(Dataset entries)
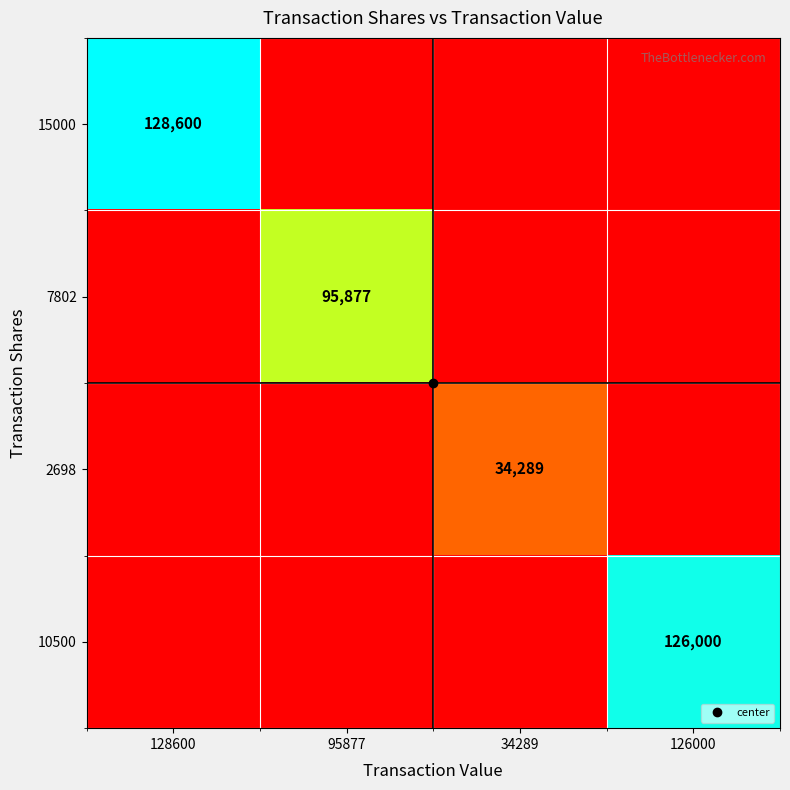

What is the difference between the maximum and minimum values in the 7802 series?

95877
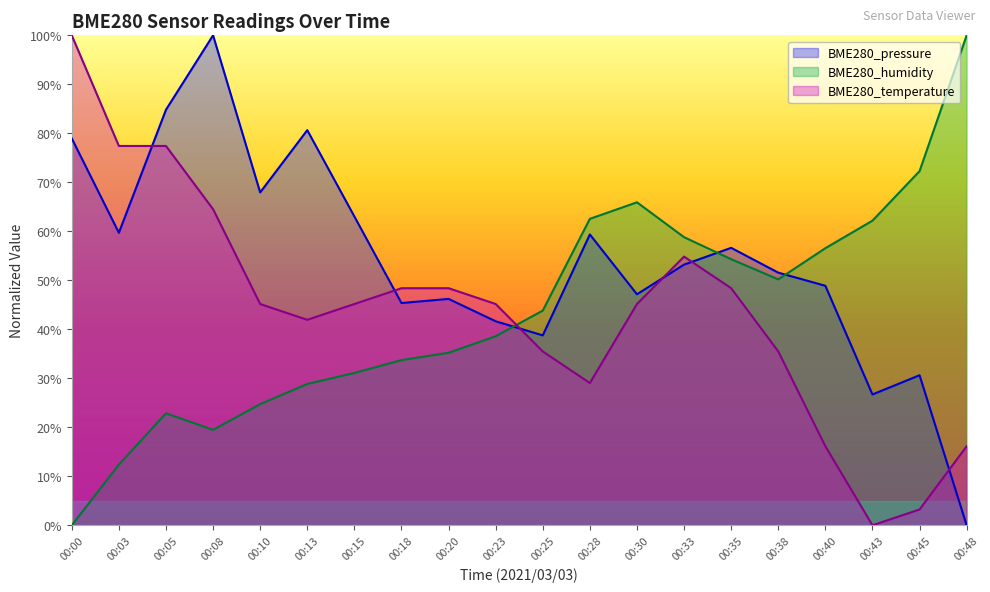

Which label corresponds to the largest value in the chart?

00:08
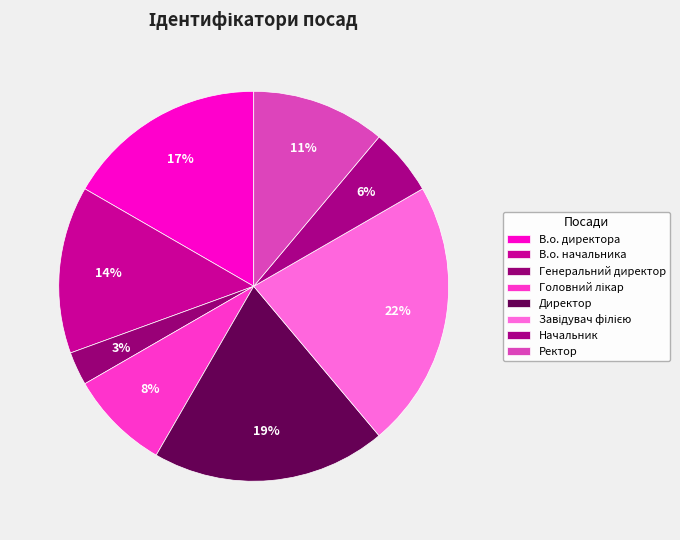

Is Завідувач філією the majority of the pie?

No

## [WORK TO COMPLETE]
Rewrite the dataset entries above, renaming "chart" to "graph" wherever it occurs and keeping everything else as is. Leave the pictures out.

## [EXERCISE ANSWER]
What is the difference between the maximum and minimum values in the 7802 series?

95877

Which label corresponds to the largest value in the graph?

00:08

Is Завідувач філією the majority of the pie?

No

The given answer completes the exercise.